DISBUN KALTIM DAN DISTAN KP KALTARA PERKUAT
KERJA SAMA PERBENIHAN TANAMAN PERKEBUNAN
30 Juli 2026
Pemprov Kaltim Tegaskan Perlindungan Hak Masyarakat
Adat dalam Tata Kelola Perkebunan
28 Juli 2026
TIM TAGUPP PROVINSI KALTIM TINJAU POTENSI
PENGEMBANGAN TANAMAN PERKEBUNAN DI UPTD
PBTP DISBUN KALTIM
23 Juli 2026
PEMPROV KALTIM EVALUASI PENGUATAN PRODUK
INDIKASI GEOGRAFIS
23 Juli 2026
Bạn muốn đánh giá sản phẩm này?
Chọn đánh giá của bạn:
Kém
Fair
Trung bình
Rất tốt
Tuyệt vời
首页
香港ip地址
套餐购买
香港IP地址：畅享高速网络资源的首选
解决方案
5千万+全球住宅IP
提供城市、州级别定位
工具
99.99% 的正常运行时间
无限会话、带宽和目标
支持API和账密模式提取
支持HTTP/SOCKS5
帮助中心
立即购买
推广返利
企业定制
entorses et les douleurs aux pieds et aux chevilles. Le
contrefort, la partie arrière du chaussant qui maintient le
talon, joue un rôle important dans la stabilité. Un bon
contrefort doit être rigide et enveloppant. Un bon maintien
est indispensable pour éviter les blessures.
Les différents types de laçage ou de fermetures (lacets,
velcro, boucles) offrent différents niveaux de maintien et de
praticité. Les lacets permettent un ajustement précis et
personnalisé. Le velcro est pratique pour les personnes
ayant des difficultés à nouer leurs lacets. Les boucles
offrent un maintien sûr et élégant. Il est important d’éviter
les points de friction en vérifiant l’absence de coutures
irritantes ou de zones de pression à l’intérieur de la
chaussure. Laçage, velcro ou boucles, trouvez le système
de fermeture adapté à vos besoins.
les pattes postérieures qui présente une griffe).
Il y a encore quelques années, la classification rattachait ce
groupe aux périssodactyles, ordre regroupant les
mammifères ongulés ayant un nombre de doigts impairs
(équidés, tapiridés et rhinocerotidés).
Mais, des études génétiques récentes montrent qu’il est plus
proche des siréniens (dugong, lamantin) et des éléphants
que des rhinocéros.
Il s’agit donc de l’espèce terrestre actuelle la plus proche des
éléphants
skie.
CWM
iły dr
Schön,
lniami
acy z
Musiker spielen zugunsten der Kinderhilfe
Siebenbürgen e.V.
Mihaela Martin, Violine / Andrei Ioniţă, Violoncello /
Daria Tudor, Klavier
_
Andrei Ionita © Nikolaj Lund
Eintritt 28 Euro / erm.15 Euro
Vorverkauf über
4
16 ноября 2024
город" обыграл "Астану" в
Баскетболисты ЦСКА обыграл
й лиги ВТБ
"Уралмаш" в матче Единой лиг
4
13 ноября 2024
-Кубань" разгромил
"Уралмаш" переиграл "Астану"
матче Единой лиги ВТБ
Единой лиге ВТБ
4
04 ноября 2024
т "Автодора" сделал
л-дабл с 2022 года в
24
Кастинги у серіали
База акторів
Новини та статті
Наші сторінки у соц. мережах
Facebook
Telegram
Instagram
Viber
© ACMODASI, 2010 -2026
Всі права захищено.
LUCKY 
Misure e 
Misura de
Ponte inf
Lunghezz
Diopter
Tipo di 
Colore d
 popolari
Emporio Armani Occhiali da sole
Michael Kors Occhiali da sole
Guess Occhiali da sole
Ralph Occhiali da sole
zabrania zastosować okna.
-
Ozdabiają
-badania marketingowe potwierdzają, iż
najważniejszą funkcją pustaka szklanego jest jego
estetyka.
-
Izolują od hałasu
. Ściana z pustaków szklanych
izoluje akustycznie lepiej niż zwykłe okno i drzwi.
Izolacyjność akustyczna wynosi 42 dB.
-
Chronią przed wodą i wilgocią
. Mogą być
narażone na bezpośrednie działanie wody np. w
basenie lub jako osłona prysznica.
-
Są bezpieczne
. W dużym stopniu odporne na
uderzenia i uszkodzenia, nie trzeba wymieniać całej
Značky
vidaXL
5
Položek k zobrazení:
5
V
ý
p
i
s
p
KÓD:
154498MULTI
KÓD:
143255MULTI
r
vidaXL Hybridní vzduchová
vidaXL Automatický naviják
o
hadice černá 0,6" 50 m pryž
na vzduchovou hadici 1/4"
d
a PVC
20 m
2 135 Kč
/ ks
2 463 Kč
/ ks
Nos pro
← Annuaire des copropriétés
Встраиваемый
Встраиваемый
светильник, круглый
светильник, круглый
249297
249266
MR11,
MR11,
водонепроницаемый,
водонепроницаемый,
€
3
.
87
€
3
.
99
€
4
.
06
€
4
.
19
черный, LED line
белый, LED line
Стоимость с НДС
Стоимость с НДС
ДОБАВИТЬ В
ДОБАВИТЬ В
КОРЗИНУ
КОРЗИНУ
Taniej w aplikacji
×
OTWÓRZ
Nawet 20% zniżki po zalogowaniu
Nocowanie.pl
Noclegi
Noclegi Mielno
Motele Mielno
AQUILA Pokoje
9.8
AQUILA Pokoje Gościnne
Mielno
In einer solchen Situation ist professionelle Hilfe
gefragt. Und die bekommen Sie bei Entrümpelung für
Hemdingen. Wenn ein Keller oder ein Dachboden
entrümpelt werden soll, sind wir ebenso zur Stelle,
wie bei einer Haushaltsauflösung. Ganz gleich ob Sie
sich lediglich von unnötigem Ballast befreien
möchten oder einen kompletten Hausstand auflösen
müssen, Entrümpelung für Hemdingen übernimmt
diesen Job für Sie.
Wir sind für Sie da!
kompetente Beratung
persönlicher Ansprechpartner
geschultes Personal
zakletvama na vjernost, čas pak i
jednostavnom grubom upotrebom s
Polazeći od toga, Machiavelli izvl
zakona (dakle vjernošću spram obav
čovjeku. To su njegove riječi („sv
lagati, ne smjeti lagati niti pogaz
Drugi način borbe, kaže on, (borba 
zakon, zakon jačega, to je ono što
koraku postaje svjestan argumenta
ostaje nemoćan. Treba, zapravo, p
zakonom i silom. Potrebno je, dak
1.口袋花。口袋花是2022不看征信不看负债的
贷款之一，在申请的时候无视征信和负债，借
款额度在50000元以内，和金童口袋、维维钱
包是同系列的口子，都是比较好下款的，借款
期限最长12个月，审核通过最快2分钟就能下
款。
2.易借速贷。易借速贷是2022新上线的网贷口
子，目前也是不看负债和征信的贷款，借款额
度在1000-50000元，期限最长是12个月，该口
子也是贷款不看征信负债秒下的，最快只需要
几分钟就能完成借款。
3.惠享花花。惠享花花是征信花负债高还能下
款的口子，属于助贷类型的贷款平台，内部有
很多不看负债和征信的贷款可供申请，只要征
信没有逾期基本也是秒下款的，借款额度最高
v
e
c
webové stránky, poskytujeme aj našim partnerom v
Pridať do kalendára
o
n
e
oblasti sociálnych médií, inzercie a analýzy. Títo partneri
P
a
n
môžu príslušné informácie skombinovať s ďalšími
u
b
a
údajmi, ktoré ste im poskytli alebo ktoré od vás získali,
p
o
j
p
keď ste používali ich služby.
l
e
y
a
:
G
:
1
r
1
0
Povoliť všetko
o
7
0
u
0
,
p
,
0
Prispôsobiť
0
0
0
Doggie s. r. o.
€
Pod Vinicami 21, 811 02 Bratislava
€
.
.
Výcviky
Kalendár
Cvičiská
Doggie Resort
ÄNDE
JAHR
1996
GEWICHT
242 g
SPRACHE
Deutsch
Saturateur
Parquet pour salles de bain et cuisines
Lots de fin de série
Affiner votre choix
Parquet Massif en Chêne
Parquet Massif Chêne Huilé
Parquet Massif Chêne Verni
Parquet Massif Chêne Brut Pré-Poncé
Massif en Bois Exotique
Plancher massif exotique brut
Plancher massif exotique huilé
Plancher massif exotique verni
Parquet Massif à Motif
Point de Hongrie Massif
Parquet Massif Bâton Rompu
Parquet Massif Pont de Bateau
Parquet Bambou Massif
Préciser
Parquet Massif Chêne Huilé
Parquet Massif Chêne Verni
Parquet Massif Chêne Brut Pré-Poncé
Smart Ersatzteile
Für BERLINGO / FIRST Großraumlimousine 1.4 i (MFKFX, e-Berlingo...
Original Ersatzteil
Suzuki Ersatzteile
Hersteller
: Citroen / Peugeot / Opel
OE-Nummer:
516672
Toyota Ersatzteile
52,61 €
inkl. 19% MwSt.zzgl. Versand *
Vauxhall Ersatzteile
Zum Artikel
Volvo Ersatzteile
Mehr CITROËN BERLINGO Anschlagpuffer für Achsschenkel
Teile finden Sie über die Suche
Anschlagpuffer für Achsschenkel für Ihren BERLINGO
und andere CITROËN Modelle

──────────

* **Exercise**
Locate the word "important" in the data above. Copy every line carrying it.

* **Solution below**
talon, joue un rôle important dans la stabilité. Un bon
offrent un maintien sûr et élégant. Il est important d’éviter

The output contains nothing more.